The group braved seasickness, sunburn and serious boredom on a trip 20 miles offshore in search of whale sharks, an unscheduled expedition prompted by an article someone had read the day we left London. James, our ever helpful tour leader, found us a boat captained by a laconic Che lookalike with a black beret clamped to his head and a toothpick that never left his mouth, even in the water.

Alas, lacking the lung capacity of Philippe, "the best free-diver in Belize", we were unable even to see one of these benign 20ft creatures, let alone dive deep enough to swim among them. By the time an inquisitive dolphin started stalking the boat, few had the heart - or the stomach - to jump in.

So it wasn't as though we didn't have things to talk about. It was just that the talking would have to wait until we all got home. Everyone knew exactly what everyone else had been doing all day - even the optional trips often had a full turn-out, so there was little chance to make independent discoveries, no titbits to carry back and share with the others over dinner.

On the odd occasion when we were expected to organise our own evening meals, "the girls" all stuck together, though the young marrieds went their own way and the two men fled, probably revolted at the prospect of watching nine single women exchange polite banalities.

There was really only one day, quite early on, when we did split up. The married couple went butterfly hunting. The intrepid ones went on a caving expedition. The rest of us went to the iguana farm at the San Ignacio hotel where the Queen once ate gibnut, a small spotted rodent native to Belize ("Queen eats rat" ran the tabloid headlines) and, like the iguana, an endangered local delicacy. The cavers came back too exhausted to eat, much less discuss their experience, or ours.

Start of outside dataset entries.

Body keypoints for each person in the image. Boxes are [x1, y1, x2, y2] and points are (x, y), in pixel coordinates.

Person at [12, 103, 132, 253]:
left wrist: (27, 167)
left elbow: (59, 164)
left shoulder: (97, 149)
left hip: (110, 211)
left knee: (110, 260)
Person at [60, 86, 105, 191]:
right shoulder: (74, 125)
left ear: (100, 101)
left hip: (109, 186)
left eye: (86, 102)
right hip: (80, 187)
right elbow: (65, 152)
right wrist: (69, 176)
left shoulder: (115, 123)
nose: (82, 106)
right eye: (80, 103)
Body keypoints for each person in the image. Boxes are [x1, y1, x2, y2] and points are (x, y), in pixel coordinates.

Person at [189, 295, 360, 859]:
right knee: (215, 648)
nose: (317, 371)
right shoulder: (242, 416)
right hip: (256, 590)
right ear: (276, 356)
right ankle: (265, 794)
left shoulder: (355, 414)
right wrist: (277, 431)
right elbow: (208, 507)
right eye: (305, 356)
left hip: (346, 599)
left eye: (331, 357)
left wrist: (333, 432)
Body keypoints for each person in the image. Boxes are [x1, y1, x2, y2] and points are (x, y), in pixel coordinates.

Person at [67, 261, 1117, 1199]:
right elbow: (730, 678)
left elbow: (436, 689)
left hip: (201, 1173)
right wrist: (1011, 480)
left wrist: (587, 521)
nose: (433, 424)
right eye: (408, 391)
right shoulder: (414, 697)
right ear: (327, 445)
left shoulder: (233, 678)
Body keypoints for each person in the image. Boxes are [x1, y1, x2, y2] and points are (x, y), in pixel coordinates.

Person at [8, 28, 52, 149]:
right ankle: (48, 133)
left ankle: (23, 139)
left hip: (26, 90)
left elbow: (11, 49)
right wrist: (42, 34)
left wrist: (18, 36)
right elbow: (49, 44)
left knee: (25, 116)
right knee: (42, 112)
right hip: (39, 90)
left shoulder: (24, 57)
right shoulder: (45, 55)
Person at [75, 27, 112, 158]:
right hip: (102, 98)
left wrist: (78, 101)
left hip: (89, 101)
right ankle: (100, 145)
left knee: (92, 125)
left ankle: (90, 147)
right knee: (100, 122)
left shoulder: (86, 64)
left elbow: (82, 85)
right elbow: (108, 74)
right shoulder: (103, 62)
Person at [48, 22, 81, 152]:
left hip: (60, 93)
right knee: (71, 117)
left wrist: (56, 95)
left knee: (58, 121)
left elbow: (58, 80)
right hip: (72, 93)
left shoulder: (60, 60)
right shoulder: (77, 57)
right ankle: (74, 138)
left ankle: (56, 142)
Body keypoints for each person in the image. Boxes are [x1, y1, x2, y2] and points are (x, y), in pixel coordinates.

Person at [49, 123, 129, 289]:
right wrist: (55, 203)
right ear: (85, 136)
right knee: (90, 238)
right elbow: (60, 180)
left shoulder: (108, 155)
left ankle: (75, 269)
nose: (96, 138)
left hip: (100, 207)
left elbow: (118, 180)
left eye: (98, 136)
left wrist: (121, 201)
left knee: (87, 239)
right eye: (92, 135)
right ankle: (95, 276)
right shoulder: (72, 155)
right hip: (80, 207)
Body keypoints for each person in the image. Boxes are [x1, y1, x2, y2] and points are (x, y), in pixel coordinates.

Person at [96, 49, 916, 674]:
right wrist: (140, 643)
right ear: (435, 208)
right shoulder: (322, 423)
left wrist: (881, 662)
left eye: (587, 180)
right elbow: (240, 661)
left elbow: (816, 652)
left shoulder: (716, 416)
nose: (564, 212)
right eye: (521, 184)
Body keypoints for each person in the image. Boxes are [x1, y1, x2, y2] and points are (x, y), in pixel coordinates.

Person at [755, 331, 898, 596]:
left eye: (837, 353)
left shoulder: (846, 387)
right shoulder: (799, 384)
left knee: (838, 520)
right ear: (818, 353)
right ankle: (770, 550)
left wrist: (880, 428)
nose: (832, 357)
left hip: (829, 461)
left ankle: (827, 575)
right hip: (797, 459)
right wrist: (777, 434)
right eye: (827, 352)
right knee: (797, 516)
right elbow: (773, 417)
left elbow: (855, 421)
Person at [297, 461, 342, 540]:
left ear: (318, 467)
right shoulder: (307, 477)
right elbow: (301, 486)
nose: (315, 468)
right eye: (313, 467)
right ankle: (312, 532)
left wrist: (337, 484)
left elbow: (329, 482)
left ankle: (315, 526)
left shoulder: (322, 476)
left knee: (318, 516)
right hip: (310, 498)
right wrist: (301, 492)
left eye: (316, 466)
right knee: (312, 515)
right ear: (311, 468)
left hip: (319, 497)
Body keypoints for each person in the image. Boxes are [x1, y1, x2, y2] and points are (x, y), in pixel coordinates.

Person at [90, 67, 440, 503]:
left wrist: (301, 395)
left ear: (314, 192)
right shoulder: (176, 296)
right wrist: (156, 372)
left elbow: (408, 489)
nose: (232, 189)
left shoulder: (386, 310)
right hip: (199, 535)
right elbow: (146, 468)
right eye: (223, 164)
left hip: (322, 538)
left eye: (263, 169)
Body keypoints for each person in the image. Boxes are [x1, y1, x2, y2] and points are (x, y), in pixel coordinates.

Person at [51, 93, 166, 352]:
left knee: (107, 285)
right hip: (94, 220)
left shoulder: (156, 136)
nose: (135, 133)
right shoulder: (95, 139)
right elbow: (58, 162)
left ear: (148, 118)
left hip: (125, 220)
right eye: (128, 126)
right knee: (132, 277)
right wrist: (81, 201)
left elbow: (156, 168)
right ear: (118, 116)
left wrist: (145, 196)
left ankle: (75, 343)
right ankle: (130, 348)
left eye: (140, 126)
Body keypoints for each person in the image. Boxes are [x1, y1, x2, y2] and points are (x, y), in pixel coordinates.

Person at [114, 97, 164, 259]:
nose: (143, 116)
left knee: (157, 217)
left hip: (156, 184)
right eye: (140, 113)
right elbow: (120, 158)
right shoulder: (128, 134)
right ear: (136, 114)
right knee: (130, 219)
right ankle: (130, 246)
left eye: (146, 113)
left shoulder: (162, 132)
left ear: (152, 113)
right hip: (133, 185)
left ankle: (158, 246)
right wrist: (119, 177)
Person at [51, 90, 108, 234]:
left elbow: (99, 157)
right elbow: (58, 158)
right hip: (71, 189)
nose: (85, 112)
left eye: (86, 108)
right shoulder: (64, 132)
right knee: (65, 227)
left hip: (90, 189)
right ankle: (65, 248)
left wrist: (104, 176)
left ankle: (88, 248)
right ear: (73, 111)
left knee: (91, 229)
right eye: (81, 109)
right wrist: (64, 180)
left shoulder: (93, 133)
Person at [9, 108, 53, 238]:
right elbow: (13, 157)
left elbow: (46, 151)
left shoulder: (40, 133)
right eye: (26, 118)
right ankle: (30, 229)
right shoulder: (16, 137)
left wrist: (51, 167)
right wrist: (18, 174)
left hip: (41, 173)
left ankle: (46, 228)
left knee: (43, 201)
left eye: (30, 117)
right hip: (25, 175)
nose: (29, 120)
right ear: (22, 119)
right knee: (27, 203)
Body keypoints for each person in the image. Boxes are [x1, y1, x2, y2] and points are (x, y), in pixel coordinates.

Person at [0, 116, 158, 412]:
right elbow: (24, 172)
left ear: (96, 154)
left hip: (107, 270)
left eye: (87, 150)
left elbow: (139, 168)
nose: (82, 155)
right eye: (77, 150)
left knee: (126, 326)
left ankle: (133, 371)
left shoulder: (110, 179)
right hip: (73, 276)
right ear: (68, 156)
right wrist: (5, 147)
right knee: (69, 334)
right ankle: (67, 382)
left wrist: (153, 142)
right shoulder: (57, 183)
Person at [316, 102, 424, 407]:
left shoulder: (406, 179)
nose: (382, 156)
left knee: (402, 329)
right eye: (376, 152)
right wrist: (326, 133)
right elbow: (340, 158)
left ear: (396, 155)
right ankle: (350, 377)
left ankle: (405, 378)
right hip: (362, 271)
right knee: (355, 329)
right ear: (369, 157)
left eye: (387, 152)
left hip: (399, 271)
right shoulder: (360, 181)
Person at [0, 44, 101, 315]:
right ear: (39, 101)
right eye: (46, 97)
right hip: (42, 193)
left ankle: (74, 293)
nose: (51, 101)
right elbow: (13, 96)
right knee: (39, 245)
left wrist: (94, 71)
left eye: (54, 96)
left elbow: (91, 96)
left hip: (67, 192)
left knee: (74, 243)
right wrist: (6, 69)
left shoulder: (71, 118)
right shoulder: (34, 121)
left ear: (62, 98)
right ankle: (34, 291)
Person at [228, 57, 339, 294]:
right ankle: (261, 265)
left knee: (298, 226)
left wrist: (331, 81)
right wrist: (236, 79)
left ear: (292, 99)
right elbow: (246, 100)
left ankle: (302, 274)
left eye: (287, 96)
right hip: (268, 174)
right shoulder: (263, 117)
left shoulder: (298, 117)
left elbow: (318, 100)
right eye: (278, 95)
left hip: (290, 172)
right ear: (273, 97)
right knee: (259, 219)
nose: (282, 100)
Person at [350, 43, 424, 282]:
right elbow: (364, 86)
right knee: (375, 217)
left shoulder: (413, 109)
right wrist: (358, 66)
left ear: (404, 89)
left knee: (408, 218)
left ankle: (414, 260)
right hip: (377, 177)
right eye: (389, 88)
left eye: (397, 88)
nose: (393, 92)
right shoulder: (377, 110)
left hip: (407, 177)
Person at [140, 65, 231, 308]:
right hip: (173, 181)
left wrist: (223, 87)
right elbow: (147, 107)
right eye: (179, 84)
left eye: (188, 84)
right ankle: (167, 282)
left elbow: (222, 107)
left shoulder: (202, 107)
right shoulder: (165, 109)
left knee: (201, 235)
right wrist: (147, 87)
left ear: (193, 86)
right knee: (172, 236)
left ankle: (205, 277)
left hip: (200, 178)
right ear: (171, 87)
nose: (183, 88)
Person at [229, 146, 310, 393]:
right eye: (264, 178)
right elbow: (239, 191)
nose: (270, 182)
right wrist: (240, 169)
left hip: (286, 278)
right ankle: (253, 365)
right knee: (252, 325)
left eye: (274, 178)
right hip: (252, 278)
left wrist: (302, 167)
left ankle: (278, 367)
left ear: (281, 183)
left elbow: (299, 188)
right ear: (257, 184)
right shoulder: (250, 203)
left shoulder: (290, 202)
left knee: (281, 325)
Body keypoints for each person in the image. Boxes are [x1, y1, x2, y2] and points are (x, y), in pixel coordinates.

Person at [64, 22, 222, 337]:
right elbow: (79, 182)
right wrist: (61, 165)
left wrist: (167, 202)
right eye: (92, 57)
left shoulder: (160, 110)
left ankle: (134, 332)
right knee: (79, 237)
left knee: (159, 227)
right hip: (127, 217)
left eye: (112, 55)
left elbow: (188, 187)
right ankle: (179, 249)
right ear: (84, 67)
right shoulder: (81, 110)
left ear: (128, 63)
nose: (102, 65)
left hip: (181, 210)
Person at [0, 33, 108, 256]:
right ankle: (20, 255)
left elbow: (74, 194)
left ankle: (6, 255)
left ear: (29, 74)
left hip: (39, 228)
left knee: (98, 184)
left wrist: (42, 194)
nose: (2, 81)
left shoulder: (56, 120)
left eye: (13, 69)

But then exhaustion was the order of the day. We were almost constantly on the move. Most mornings it was up at dawn, pack and pile into the minibus for another monument or nature reserve. No wonder nobody stayed up after dinner, except for that last night in Guatemala, where we took over a small nightclub near the hotel. Somebody must have thought we looked animated - we were photographed for the local gossip columns.

The tour leader admitted that ours had been an unusual group - normally, there would be a 50:50 split between singles and couples/friends travelling together, and more men. And despite a sometimes gruelling schedule they would often go out in the evenings. Perhaps there were too many women in our group? Despite many margaritas, nobody suggested that there might be good reasons why most of this lot were travelling on their own.

At Tikal, we had shared the top of a temple with an Explore Worldwide "Indian Mexico and Yucatan" group. Seven or eight fortysomethings, laughing and joking, they had clearly bonded as a group, in contrast to our lot, who kept themselves to themselves.

Within days of our return to London, the net was buzzing with round robin emails headed "Belizean Zombies". Everyone seemed desperate to organise a reunion in London. The Canadians made their excuses, but the one Italian was going to fly over from Bologna. I had food poisoning. It seems I missed the liveliest evening the group had ever had together.